“Polisi tentunya melakukan langkah-langkah disesuaikan dengan harapan masyarakat. Keinginan presiden menjadi pertimbangan yang perlu dipahami oleh Polri,” katanya.
Berdasarkan aturan-aturan yang ada dalam internal, jelas Rusdi, dapat dilihat melalui Peraturan Kapolri Nomor 26 Tahun 2019 tentang Penyidikan Tindak Pidana.
Pada Pasal 1 ayat 27 itu di mana satu perkara pidana melalui proses mediasi antara pihak-pihak yang bersengketa pelapor, terlapor, maupun pihak-pihak yang dianggap mampu menyelesaikan suatu masalah.
Kedua, bisa dilihat dari Surat Edaran Nomor 2 Februari 2021 tentang Kesadaran Budaya Beretika dan Mewujudkan Ruang Digital Indonesia yang bersih, sehat, dan produktif. Di mana dalam SE tersebut penyidik berprinsip ultimum remedium dan mengedepankan ‘restorative justice’ dalam menyelesaikan perkara-perkara hukum yang berhubungan dengan UU ITE itu sendiri.
“Tentunya melihat situasi kekinian, jangka pendek yang bisa dilakukan oleh Polri adalah mediasi jadi salah satu solusi terhadap kegaduhan implementasi daripada UU ITE,” terangnya.
Guru Besar Hukum Tata Negara Universitas Parahyangan Bandung, Asep Warlan Yusuf berpendapat dari segi hukum revisi UU ITE lebih memadukan, menemukan, mengintegrasikan citra hukum dengan keadilan, sebagaimana pernah ditegaskan oleh Presiden Joko Widodo.
“Jadi kalau ini ada masalah soal keadilan maka di hulunya yang kita perbaiki,” ujarnya.
Setelah itu, langkah selanjutnya yang mesti dilakukan Kementerian Komunikasi dan Informatika yakni memastikan soal kepastian hukum. Di sisi masyarakat, revisi atau perubahan tersebut harus ada manfaatnya.
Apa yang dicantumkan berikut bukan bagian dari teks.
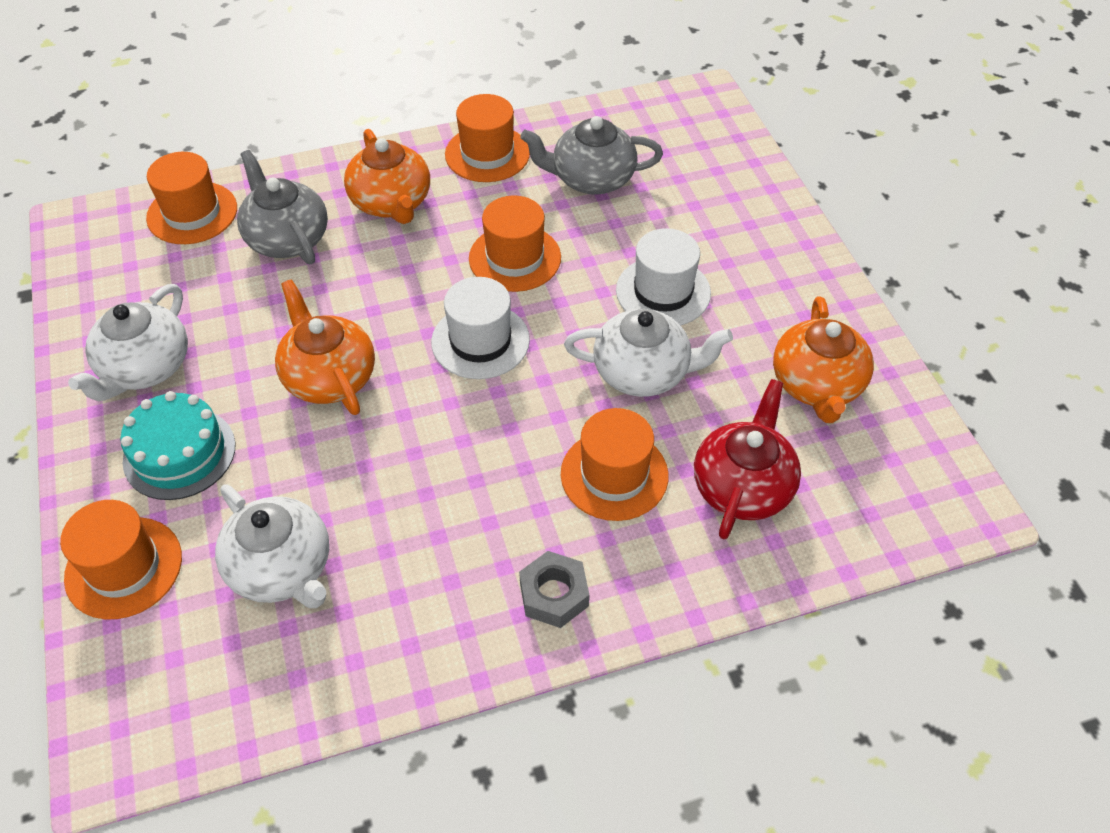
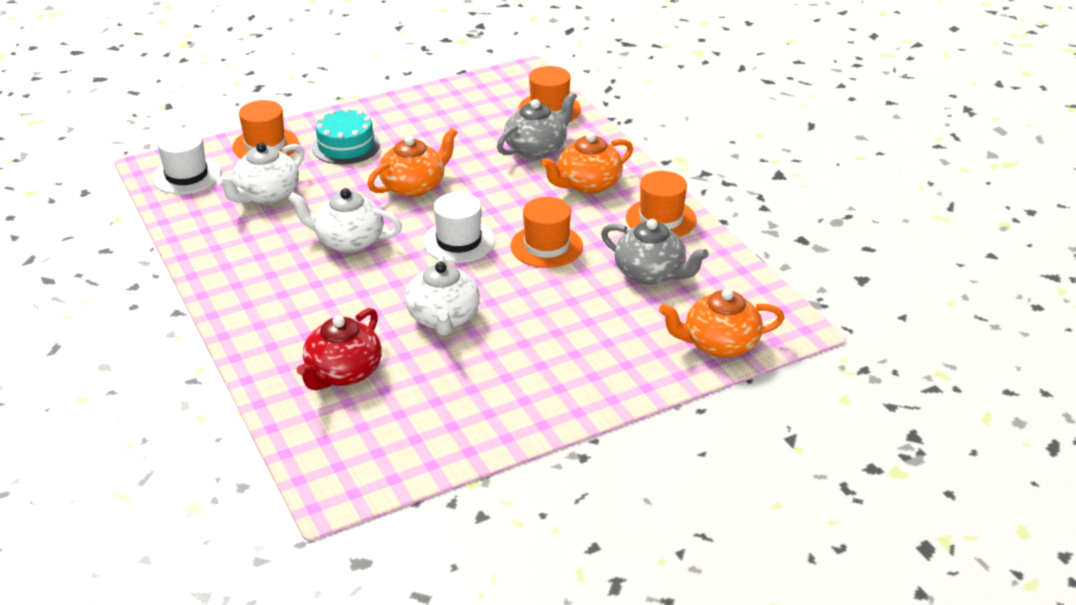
camera: 80 degrees right, 15 degrees down
(145, 368) = (409, 121): white teapot -> white teapot (348, 241)
(554, 594) = (250, 296): grey nut -> none
(591, 179) = (651, 273): grey teapot -> grey teapot turned 135 degrees clockwise
(614, 475) = (347, 312): orange hat -> none
(663, 292) = (530, 321): white hat -> white hat (186, 175)
(742, 486) = (343, 373): red teapot -> red teapot turned 105 degrees clockwise
(817, 385) = (447, 408): orange teapot -> orange teapot (719, 344)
Ia pribadi cenderung mendorong DPR menginisiasi revisi UU ITE mengingat lembaga ini mewakili rakyat.
Anggota Komisi I DPR, Sukamta setuju agar UU ITE segera direvisi. Namun hingga saat ini belum ada upaya nyata dari pemerintah, termasuk DPR.
Sukamta berpendapat, maraknya pelaporan ke polisi atas pelanggaran UU ITE, justru mengancam kebebasan pers yang selama ini sudah berjalan benar.
“Mengutip data pemidanaan terhadap jurnalis atau media pada 2018 dan 2019 ini menjadi yang tertinggi, banyak pasal-pasal multitafsir dalam UU ITE ini jelas saya kira menjadi kemunduran bagi demokrasi dan bertolak belakang dengan semangat kebebasan pers di dalam UU No 40/99 Tentang Pers,” kata Sukamta.
Founder Media Kernel, Ismail Fahmi melihat pihak yang mendukung revisi UU ITE sangat besar, sehingga peran utama media massa untuk membangun percakapan publik yang benar.
Dr Ismail Fahmi Ph.D, yang merupakan pakar IT menjelaskan bahwa selama ini berbagai laporan dikelompokkan ke berbagai profesi, di antaranya profesi yang dilaporkan, 37,5 persen terlapor 69 adalah kelompok kritis seperti jurnalis (19), Aktivis (24), Dosen/Guru (19) dan buruh (7). Kemudian 56 persen lainnya, yang menjadi terlapor sebanyak 103 berstatus warga biasa.